Activity: Pull out each line in the items below that contains the word "Todos", and copy those lines in full.

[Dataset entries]
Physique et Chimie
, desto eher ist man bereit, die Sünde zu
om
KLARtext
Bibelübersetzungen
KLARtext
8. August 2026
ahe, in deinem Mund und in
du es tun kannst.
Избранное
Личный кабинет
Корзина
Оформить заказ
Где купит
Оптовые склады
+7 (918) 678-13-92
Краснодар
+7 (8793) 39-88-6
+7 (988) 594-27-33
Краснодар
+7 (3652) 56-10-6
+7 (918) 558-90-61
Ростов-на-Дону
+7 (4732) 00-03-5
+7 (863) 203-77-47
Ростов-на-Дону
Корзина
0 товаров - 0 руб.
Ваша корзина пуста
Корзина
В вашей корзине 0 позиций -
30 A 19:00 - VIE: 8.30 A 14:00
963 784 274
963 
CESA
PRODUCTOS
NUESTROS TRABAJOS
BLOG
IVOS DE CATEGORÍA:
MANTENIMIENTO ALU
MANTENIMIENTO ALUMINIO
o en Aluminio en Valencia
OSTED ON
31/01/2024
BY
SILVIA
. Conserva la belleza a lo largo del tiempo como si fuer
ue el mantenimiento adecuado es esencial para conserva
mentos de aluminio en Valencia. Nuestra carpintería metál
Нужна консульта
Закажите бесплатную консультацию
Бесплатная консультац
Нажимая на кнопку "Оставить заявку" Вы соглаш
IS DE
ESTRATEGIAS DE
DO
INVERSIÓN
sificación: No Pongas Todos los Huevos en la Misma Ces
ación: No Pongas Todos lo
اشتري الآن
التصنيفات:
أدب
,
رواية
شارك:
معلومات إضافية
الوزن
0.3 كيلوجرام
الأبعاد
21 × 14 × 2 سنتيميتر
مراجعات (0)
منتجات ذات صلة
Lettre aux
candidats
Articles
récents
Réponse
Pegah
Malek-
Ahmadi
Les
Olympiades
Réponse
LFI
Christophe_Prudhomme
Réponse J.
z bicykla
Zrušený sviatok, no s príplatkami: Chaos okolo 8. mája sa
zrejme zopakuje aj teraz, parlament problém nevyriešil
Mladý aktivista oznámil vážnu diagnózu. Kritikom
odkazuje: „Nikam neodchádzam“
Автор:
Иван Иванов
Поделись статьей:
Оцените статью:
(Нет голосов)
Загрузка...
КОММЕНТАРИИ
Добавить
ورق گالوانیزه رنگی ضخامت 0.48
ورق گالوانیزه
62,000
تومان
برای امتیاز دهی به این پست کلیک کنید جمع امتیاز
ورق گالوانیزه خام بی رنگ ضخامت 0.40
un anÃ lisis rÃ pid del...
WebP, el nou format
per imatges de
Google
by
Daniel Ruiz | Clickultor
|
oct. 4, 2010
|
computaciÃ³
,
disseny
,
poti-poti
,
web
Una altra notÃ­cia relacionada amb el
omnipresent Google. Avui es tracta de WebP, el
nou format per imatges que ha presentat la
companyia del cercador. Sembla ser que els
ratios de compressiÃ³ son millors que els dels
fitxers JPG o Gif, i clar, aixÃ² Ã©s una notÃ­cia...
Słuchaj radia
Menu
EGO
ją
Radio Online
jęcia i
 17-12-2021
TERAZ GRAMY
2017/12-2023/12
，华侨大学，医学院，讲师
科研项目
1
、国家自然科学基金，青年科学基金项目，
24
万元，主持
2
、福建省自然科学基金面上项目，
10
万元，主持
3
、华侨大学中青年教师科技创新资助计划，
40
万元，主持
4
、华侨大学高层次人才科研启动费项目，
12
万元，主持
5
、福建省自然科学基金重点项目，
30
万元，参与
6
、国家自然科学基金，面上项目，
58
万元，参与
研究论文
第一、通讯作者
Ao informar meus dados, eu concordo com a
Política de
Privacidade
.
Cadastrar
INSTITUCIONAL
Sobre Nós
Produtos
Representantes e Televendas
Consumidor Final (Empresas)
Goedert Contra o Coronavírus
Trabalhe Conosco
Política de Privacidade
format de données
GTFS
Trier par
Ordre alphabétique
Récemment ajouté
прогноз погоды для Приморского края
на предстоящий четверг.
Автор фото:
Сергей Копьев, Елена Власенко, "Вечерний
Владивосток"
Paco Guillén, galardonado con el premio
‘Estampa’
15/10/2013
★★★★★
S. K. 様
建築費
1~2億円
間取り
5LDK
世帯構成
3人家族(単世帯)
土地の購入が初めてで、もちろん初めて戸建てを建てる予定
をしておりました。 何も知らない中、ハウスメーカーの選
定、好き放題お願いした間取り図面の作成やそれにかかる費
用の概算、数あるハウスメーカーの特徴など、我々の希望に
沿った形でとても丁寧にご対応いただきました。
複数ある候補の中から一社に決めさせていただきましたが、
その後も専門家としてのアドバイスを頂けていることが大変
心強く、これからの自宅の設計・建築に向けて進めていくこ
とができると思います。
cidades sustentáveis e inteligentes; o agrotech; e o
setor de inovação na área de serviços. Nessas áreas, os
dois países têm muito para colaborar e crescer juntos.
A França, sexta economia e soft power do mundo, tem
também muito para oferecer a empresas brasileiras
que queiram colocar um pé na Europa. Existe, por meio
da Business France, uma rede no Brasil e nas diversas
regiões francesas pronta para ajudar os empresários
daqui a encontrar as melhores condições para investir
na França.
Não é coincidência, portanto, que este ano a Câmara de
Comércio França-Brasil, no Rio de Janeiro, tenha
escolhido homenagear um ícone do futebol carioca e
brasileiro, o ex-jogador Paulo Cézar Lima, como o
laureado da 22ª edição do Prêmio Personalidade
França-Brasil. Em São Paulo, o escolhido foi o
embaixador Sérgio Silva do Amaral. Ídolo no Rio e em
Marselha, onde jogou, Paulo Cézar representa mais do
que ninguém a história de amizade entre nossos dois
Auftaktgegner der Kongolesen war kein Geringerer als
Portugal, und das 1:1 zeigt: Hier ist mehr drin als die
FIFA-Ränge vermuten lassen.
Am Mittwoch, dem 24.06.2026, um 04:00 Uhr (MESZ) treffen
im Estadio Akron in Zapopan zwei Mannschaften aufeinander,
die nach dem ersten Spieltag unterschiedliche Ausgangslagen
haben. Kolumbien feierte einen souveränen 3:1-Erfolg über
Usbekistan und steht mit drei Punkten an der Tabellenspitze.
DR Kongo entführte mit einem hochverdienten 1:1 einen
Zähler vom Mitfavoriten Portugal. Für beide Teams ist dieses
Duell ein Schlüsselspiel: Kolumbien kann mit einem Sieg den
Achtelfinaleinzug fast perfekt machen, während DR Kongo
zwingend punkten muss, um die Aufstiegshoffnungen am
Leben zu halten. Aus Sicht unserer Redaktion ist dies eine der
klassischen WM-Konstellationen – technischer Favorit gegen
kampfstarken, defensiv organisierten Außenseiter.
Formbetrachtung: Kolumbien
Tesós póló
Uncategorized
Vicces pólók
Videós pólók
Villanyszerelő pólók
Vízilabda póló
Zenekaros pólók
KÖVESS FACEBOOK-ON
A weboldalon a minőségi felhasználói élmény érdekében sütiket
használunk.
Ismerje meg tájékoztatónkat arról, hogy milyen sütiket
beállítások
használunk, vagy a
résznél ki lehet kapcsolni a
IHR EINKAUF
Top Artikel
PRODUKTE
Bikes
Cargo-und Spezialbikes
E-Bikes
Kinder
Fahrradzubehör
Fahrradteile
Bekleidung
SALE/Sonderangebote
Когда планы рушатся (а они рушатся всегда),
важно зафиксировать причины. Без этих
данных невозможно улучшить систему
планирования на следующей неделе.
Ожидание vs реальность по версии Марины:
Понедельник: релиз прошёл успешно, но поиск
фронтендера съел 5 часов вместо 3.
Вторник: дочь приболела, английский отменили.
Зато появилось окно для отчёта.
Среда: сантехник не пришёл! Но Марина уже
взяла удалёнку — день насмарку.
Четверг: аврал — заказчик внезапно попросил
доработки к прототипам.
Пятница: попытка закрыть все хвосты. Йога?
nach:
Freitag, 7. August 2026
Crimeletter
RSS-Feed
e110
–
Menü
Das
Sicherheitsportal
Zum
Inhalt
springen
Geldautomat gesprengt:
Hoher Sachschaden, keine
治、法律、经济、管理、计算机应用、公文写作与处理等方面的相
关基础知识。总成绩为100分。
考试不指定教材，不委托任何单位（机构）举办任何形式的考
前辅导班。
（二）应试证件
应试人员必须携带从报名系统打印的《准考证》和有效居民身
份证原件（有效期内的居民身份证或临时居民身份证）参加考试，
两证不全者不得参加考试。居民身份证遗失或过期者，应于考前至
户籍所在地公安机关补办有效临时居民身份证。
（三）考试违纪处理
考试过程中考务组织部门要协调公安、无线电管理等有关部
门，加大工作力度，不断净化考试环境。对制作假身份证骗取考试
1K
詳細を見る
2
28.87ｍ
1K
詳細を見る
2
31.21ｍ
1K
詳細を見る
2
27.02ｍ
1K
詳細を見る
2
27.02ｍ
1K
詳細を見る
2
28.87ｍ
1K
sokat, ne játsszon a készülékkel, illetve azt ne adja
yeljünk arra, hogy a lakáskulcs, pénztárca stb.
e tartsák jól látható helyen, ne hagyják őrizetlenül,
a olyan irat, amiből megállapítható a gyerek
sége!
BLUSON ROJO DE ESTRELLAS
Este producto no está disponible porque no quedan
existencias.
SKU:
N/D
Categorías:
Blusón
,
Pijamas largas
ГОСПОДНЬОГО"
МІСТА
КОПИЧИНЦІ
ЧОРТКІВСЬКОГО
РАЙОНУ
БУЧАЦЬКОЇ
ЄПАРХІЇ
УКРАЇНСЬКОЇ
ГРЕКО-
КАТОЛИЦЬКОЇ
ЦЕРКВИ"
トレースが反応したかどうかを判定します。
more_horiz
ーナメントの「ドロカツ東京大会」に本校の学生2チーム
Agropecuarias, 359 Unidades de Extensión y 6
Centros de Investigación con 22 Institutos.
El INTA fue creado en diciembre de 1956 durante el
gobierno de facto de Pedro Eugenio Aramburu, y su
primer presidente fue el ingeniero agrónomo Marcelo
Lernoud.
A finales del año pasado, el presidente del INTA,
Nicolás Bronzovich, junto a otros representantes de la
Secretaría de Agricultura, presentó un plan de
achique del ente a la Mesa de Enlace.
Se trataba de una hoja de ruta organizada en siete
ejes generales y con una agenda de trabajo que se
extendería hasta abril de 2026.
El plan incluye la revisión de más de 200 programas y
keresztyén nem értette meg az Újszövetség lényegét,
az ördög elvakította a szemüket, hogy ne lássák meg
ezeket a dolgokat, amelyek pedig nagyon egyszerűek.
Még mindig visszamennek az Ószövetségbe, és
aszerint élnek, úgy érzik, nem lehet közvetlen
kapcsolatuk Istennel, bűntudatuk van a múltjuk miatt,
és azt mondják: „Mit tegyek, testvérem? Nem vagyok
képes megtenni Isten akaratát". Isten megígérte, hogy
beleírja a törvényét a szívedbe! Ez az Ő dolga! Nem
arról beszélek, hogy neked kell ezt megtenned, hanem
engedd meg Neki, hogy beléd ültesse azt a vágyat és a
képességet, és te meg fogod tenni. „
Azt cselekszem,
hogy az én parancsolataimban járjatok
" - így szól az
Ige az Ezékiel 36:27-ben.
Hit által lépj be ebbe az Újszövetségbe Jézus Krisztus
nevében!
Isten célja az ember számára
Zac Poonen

Written solution:
sificación: No Pongas Todos los Huevos en la Misma Ces
ación: No Pongas Todos lo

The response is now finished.